ModSecurity is a plugin for Apache web servers that functions as a web app layer firewall. It is used to prevent attacks toward script-driven sites by using security rules that contain particular expressions. This way, the firewall can block hacking and spamming attempts and preserve even websites which aren't updated frequently. As an example, a number of failed login attempts to a script administrator area or attempts to execute a specific file with the intention to get access to the script will trigger specific rules, so ModSecurity shall stop these activities the instant it identifies them. The firewall is incredibly efficient because it monitors the entire HTTP traffic to a site in real time without slowing it down, so it could stop an attack before any harm is done. It also maintains an exceptionally thorough log of all attack attempts that features more information than conventional Apache logs, so you can later examine the data and take further measures to boost the security of your Internet sites if required.

ModSecurity in Cloud Web Hosting

ModSecurity is provided with all cloud web hosting servers, so if you decide to host your Internet sites with our organization, they will be protected against a wide range of attacks. The firewall is turned on by default for all domains and subdomains, so there'll be nothing you shall have to do on your end. You shall be able to stop ModSecurity for any Internet site if needed, or to activate a detection mode, so all activity shall be recorded, but the firewall won't take any real action. You shall be able to view detailed logs using your Hepsia Control Panel including the IP address where the attack originated from, what the attacker planned to do and how ModSecurity dealt with the threat. Since we take the security of our customers' sites seriously, we use a set of commercial rules which we get from one of the best companies which maintain this sort of rules. Our administrators also include custom rules to make sure that your websites will be protected against as many threats as possible.

ModSecurity in Semi-dedicated Hosting

We've integrated ModSecurity by default in all semi-dedicated hosting packages, so your web applications will be protected as soon as you set them up under any domain or subdomain. The Hepsia Control Panel which is included with the semi-dedicated accounts will permit you to activate or turn off the firewall for any website with a mouse click. You'll also be able to activate a passive detection mode with which ModSecurity shall maintain a log of potential attacks without really stopping them. The detailed logs contain the nature of the attack and what ModSecurity response that attack generated, where it originated from, etc. The list of rules that we use is constantly updated as to match any new risks that may appear on the Internet and it includes both commercial rules that we get from a security business and custom-written ones that our admins add in case they discover a threat that's not present within the commercial list yet.

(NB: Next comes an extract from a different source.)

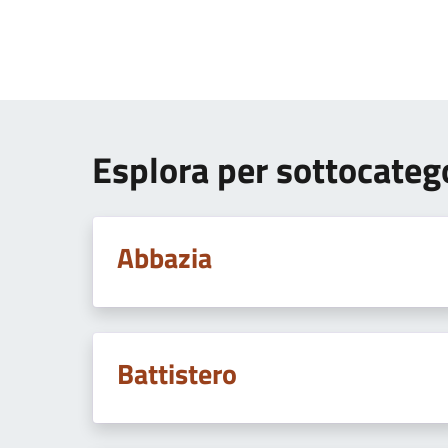
Esplora per sottocateg
Abbazia
Battistero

ModSecurity in VPS Hosting

ModSecurity is provided with all Hepsia-based virtual private servers which we offer and it will be activated automatically for any new domain or subdomain that you add on the machine. This way, any web app you install will be secured right from the start without doing anything by hand on your end. The firewall may be handled from the section of the CP that has the same name. This is the location whereyou could disable ModSecurity or enable its passive mode, so it won't take any action towards threats, but will still keep a comprehensive log. The recorded data is available inside the same section as well and you will be able to see what IPs any attacks came from so that you stop them, what the nature of the attempted attacks was and based on what security rules ModSecurity reacted. The rules we employ on our servers are a mixture between commercial ones we obtain from a security organization and custom ones which are included by our administrators to optimize the security of any web apps hosted on our end.

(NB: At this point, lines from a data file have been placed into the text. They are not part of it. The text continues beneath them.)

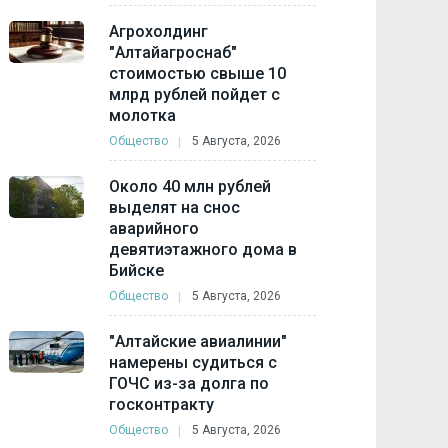
Агрохолдинг
"Алтайагроснаб"
стоимостью свыше 10
млрд рублей пойдет с
молотка
Общество
5 Августа, 2026
Около 40 млн рублей
выделят на снос
аварийного
девятиэтажного дома в
Бийске
Общество
5 Августа, 2026
"Алтайские авиалинии"
намерены судиться с
ГОЧС из-за долга по
госконтракту
Общество
5 Августа, 2026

ModSecurity in Dedicated Web Hosting

If you choose to host your Internet sites on a dedicated server with the Hepsia Control Panel, your web apps shall be protected right from the start as ModSecurity is supplied with all Hepsia-based plans. You will be able to regulate the firewall easily and if required, you will be able to turn it off or enable its passive mode when it will only maintain a log of what is occurring without taking any action to prevent possible attacks. The logs that you will find inside the exact same section of the CP are really detailed and feature info about the attacker IP, what site and file were attacked and in what way, what rule the firewall used to stop the intrusion, etcetera. This data will permit you to take measures and boost the protection of your Internet sites even more. To be on the safe side, we employ not only commercial rules, but also custom-made ones that our staff include whenever they recognize attacks which have not yet been included inside the commercial pack.